While NetRatings' sister company will measure ad effectiveness in console-based video games connected to a TV set, NetRatings--at least for the time being--is focused on measuring traffic to online gaming sites. "The opportunity will exist, at some point, when the sector gets bigger than it is right now," says Manish Bhatia, senior vice president of product marketing, Nielsen//NetRatings, of the prospects for measuring ad effectiveness in online games. "We may want to extract the data for the gaming activity, and combine it with Nielsen Entertainment to be able to profile the users and activity across all environments," he adds.
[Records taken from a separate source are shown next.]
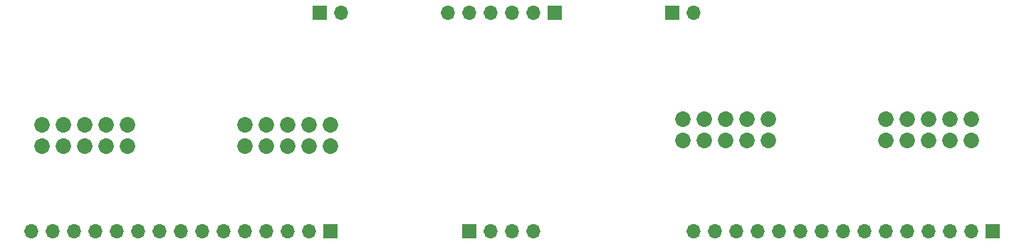
<source format=gbr>
%TF.GenerationSoftware,KiCad,Pcbnew,5.1.9+dfsg1-1*%
%TF.CreationDate,2021-08-18T14:47:46-04:00*%
%TF.ProjectId,custom_toothbrush_board,63757374-6f6d-45f7-946f-6f7468627275,rev?*%
%TF.SameCoordinates,Original*%
%TF.FileFunction,Soldermask,Bot*%
%TF.FilePolarity,Negative*%
%FSLAX46Y46*%
G04 Gerber Fmt 4.6, Leading zero omitted, Abs format (unit mm)*
G04 Created by KiCad (PCBNEW 5.1.9+dfsg1-1) date 2021-08-18 14:47:46*
%MOMM*%
%LPD*%
G01*
G04 APERTURE LIST*
%ADD10R,1.700000X1.700000*%
%ADD11O,1.700000X1.700000*%
%ADD12C,1.853200*%
G04 APERTURE END LIST*
D10*
%TO.C,J1*%
X133350000Y-69850000D03*
D11*
X130810000Y-69850000D03*
X128270000Y-69850000D03*
X125730000Y-69850000D03*
X123190000Y-69850000D03*
X120650000Y-69850000D03*
X118110000Y-69850000D03*
X115570000Y-69850000D03*
X113030000Y-69850000D03*
X110490000Y-69850000D03*
X107950000Y-69850000D03*
X105410000Y-69850000D03*
X102870000Y-69850000D03*
X100330000Y-69850000D03*
X97790000Y-69850000D03*
%TD*%
%TO.C,J2*%
X19050000Y-69850000D03*
X21590000Y-69850000D03*
X24130000Y-69850000D03*
X26670000Y-69850000D03*
X29210000Y-69850000D03*
X31750000Y-69850000D03*
X34290000Y-69850000D03*
X36830000Y-69850000D03*
X39370000Y-69850000D03*
X41910000Y-69850000D03*
X44450000Y-69850000D03*
X46990000Y-69850000D03*
X49530000Y-69850000D03*
X52070000Y-69850000D03*
D10*
X54610000Y-69850000D03*
%TD*%
%TO.C,J3*%
X81280000Y-43815000D03*
D11*
X78740000Y-43815000D03*
X76200000Y-43815000D03*
X73660000Y-43815000D03*
X71120000Y-43815000D03*
X68580000Y-43815000D03*
%TD*%
D10*
%TO.C,J4*%
X71120000Y-69850000D03*
D11*
X73660000Y-69850000D03*
X76200000Y-69850000D03*
X78740000Y-69850000D03*
%TD*%
D10*
%TO.C,J6*%
X95250000Y-43815000D03*
D11*
X97790000Y-43815000D03*
%TD*%
D12*
%TO.C,J7*%
X96520000Y-56515000D03*
X96520000Y-59055000D03*
X99060000Y-56515000D03*
X99060000Y-59055000D03*
X101600000Y-56515000D03*
X101600000Y-59055000D03*
X104140000Y-59055000D03*
X104140000Y-56515000D03*
X106680000Y-59055000D03*
X106680000Y-56515000D03*
%TD*%
%TO.C,J9*%
X20320000Y-57150000D03*
X20320000Y-59690000D03*
X22860000Y-57150000D03*
X22860000Y-59690000D03*
X25400000Y-57150000D03*
X25400000Y-59690000D03*
X27940000Y-59690000D03*
X27940000Y-57150000D03*
X30480000Y-59690000D03*
X30480000Y-57150000D03*
%TD*%
D10*
%TO.C,J5*%
X53340000Y-43815000D03*
D11*
X55880000Y-43815000D03*
%TD*%
D12*
%TO.C,J8*%
X120650000Y-56515000D03*
X120650000Y-59055000D03*
X123190000Y-56515000D03*
X123190000Y-59055000D03*
X125730000Y-56515000D03*
X125730000Y-59055000D03*
X128270000Y-59055000D03*
X128270000Y-56515000D03*
X130810000Y-59055000D03*
X130810000Y-56515000D03*
%TD*%
%TO.C,J10*%
X54610000Y-57150000D03*
X54610000Y-59690000D03*
X52070000Y-57150000D03*
X52070000Y-59690000D03*
X49530000Y-59690000D03*
X49530000Y-57150000D03*
X46990000Y-59690000D03*
X46990000Y-57150000D03*
X44450000Y-59690000D03*
X44450000Y-57150000D03*
%TD*%
M02*

</source>
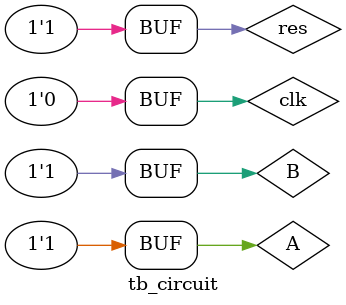
<source format=v>
`timescale 1ns / 1ns
module tb_circuit(  );
reg A,B,clk,res ;
wire Y,Z,S,R;
circuit G1 (Y,Z,S,R,A,B,clk,res);
initial
begin
clk = 1'b0;
repeat(18)
#40 clk = ~clk ;
end
initial
 begin
res = 1'b1;
A = 1'b0;
B = 1'b0;
#80;
res = 1'b1;
A = 1'b0;
B = 1'b1;
#40;
res = 1'b1;
A = 1'b1;
B = 1'b1;
#80;
res = 1'b1;
A = 1'b0;
B = 1'b1;
#80;
res = 1'b1;
A = 1'b0;
B = 1'b0;
#40;
res = 1'b1;
A = 1'b1;
B = 1'b0;
#120;
res = 1'b1;
A = 1'b1;
B = 1'b1;
#40;
res = 1'b1;
A = 1'b0;
B = 1'b0;
#120;
res = 1'b1;
A = 1'b0;
B = 1'b1;
#40;
res = 1'b1;
A = 1'b1;
B = 1'b1;
#80;
end
endmodule

</source>
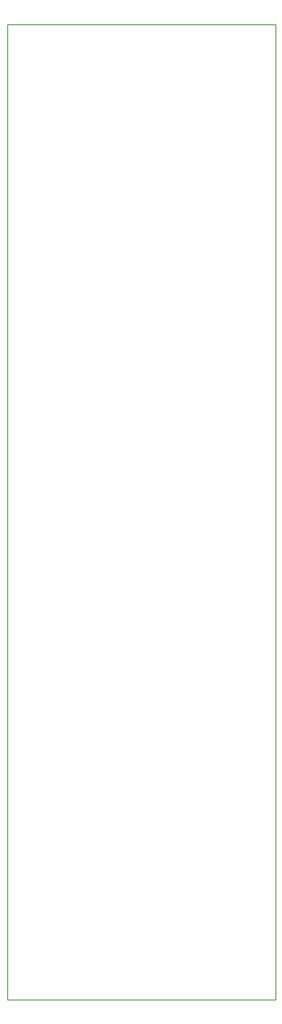
<source format=gbr>
G04 #@! TF.GenerationSoftware,KiCad,Pcbnew,(5.1.10)-1*
G04 #@! TF.CreationDate,2021-08-28T07:27:22+02:00*
G04 #@! TF.ProjectId,Haraldswerk NGF-E LFO Main,48617261-6c64-4737-9765-726b204e4746,rev?*
G04 #@! TF.SameCoordinates,Original*
G04 #@! TF.FileFunction,Profile,NP*
%FSLAX46Y46*%
G04 Gerber Fmt 4.6, Leading zero omitted, Abs format (unit mm)*
G04 Created by KiCad (PCBNEW (5.1.10)-1) date 2021-08-28 07:27:22*
%MOMM*%
%LPD*%
G01*
G04 APERTURE LIST*
G04 #@! TA.AperFunction,Profile*
%ADD10C,0.050000*%
G04 #@! TD*
G04 APERTURE END LIST*
D10*
X27940000Y-101600000D02*
X27940000Y0D01*
X0Y-101600000D02*
X27940000Y-101600000D01*
X0Y0D02*
X0Y-101600000D01*
X0Y0D02*
X27940000Y0D01*
M02*

</source>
"Our domain happens to be the desktop," and "right now, there is obviously a large enough sector for Nielsen to concentrate on the console sector, but as online [gaming] picks up momentum, we see ourselves as being the company to track that and combine [the data from both the console and online sectors]," Bhatia explains.
Hypothetically, Bhatia suggests the model might be similar to AC Nielsen's Homescan panel. In the future, as online gaming hits critical mass, spurred by broadband penetration in the home, Nielsen and Nielsen//NetRatings might combine assets to create a joint product for the analysis of advertising and branded entertainment in online and offline gaming.